Atomic Clocks Are Accurate, But 'Nuclear' Clock Would Be Almost 100 Times More Accurate

Incredible 'Nuclear' Clock Accurate To Within 1/20th Second--Over 14 Billion Years

By: InnovationNewsDaily Staff
Published: 03/09/2012 03:22 PM EST on InnovationNewsDaily

A newly proposed clock that uses the orbit of a neutron around an atomic nucleus to keep time would be so accurate that it would only gain or lose 1/20th of a second every 14 billion years – or about the lifetime of the universe.

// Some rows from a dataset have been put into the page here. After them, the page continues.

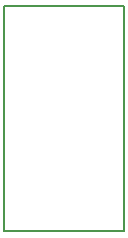
<source format=gm1>
G04 #@! TF.FileFunction,Profile,NP*
%FSLAX46Y46*%
G04 Gerber Fmt 4.6, Leading zero omitted, Abs format (unit mm)*
G04 Created by KiCad (PCBNEW 4.0.0-stable) date Monday, January 25, 2016 'PMt' 02:12:06 PM*
%MOMM*%
G01*
G04 APERTURE LIST*
%ADD10C,0.100000*%
%ADD11C,0.150000*%
G04 APERTURE END LIST*
D10*
D11*
X142240000Y-107315000D02*
X142240000Y-88265000D01*
X152400000Y-107315000D02*
X142240000Y-107315000D01*
X152400000Y-88265000D02*
X152400000Y-107315000D01*
X142240000Y-88265000D02*
X152400000Y-88265000D01*
M02*

</source>
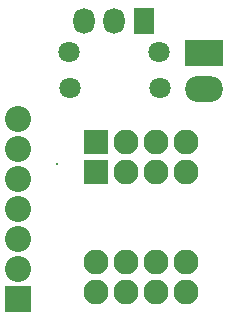
<source format=gbs>
G04 Layer_Color=8150272*
%FSAX43Y43*%
%MOMM*%
G71*
G01*
G75*
%ADD11C,0.300*%
%ADD25C,2.108*%
%ADD26R,2.108X2.108*%
%ADD27R,2.108X2.108*%
%ADD28R,2.203X2.203*%
%ADD29C,2.203*%
%ADD30O,3.203X2.203*%
%ADD31R,3.203X2.203*%
%ADD32R,1.803X2.203*%
%ADD33O,1.803X2.203*%
%ADD34C,1.803*%
D11*
X0026924Y0039116D02*
D03*
D25*
X0037846Y0030861D02*
D03*
X0035306D02*
D03*
X0032766D02*
D03*
X0030226D02*
D03*
X0037846Y0038481D02*
D03*
X0035306D02*
D03*
X0032766D02*
D03*
X0030226Y0028321D02*
D03*
X0035306Y0041021D02*
D03*
X0037846D02*
D03*
Y0028321D02*
D03*
X0035306D02*
D03*
X0032766D02*
D03*
Y0041021D02*
D03*
D26*
X0030226Y0038481D02*
D03*
D27*
Y0041021D02*
D03*
D28*
X0023622Y0027686D02*
D03*
D29*
Y0030226D02*
D03*
Y0032766D02*
D03*
Y0035306D02*
D03*
Y0037846D02*
D03*
Y0040386D02*
D03*
Y0042926D02*
D03*
D30*
X0039324Y0045534D02*
D03*
D31*
Y0048584D02*
D03*
D32*
X0034290Y0051270D02*
D03*
D33*
X0031750D02*
D03*
X0029210D02*
D03*
D34*
X0035560Y0048614D02*
D03*
X0027940D02*
D03*
X0028014Y0045584D02*
D03*
X0035634D02*
D03*
M02*

</source>
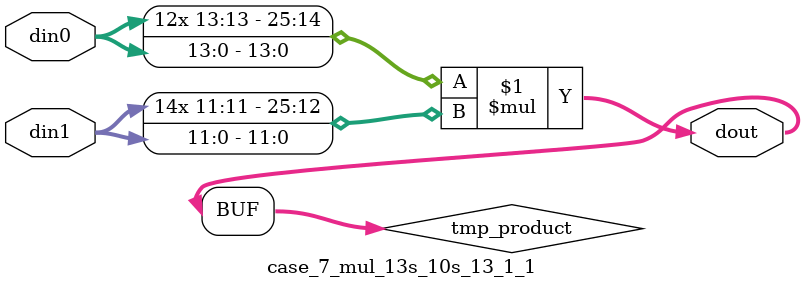
<source format=v>

`timescale 1 ns / 1 ps

 module case_7_mul_13s_10s_13_1_1(din0, din1, dout);
parameter ID = 1;
parameter NUM_STAGE = 0;
parameter din0_WIDTH = 14;
parameter din1_WIDTH = 12;
parameter dout_WIDTH = 26;

input [din0_WIDTH - 1 : 0] din0; 
input [din1_WIDTH - 1 : 0] din1; 
output [dout_WIDTH - 1 : 0] dout;

wire signed [dout_WIDTH - 1 : 0] tmp_product;



























assign tmp_product = $signed(din0) * $signed(din1);








assign dout = tmp_product;





















endmodule

</source>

“This is nearly 100 times more accurate than the best atomic clocks we have now,” physicist Victor Flambaum of the University of New South Wales in Sydney, Australia said in a statement.

Unlike current atomic clocks, which use the orbiting electrons of atoms as the clock pendulum, the new clock would use the circling neutron of an atomic nucleus as the timekeeper.

This makes for a more accurate clock because neutrons are bound much more tightly to a nucleus than electrons to atoms. As a result, they are almost completely unaffected by external perturbations.

The researchers say their so-called nuclear clock would be accurate to 19 decimal places. While such precision might be overkill for daily time keeping, it could prove valuable in science experiments where chronological accuracy is important.

“It would allow scientists to test fundamental physical theories at unprecedented levels of precision and provide an unmatched tool for applied physics research," said Flambaum, who is a coauthor of a new study in the journal Physical Review Letters that details the single-ion clock.